- Gigi Sabani
- Born: 5 October 1952 Rome, Italy
- Died: 4 September 2007 (aged 54) Rome, Italy
- Occupations: Impersonator; television personality;
- Years active: 1970–2007
- Height: 1.80 m (5 ft 11 in)

= Gigi Sabani =

Italian impersonator, TV presenter and singer (1952–2007)

Luigi "Gigi" Sabani (5 October 1952 – 4 September 2007) was an Italian TV impersonator.

==Biography and career==
Born in Rome, Sabani made his television debut in the late 1970s as an impersonator: his most famous imitations included those of Adriano Celentano and Mike Bongiorno. From 1983 to 1986 he hosted the Italian version of the show The Price Is Right (OK, il prezzo è giusto!) along with (and later succeeded by) Italian singer Iva Zanicchi. He participated at Festival di Sanremo in 1989. His best-known song was A me mi torna in mente una canzone (1983).

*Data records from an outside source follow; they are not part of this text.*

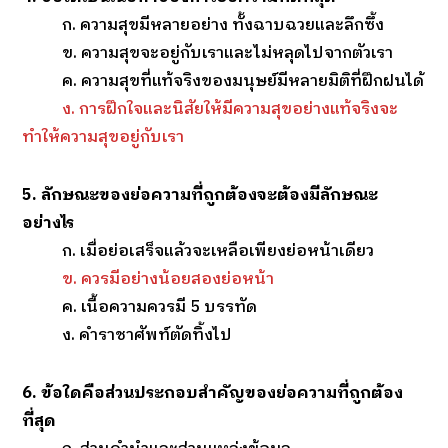
ก. ความสุขมีหลายอย่าง ทั้งฉาบฉวยและลึกซึ้ง
ข. ความสุขจะอยู่กับเราและไม่หลุดไปจากตัวเรา
ค. ความสุขที่แท้จริงของมนุษย์มีหลายมิติที่ฝึกฝนได้
ง. การฝึกใจและนิสัยให้มีความสุขอย่างแท้จริงจะ
ทำให้ความสุขอยู่กับเรา
5. ลักษณะของย่อความที่ถูกต้องจะต้องมีลักษณะ
อย่างไร
ก. เมื่อย่อเสร็จแล้วจะเหลือเพียงย่อหน้าเดียว
ข. ควรมีอย่างน้อยสองย่อหน้า
ค. เนื้อความควรมี 5 บรรทัด
ง. คำราชาศัพท์ตัดทิ้งไป
6. ข้อใดคือส่วนประกอบสำคัญของย่อความที่ถูกต้อง
ที่สุด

In 1997, he was implicated in a judicial case for fraud in sexual matters and induction to prostitution: he was arrested, but was discharged as the case was filed, and Sabani claimed damages. That was an abrupt halt to a blooming career, that made him from the early 1980s one of the most popular artists of the Italian TV.

On 4 September 2007, just 31 days before he would have turned 55, he died of myocardial infarction while visiting his sister. His fiancée, actress Raffaella Ponzo, found out days later that she was pregnant with his child. She gave birth to his son on 19 May 2008.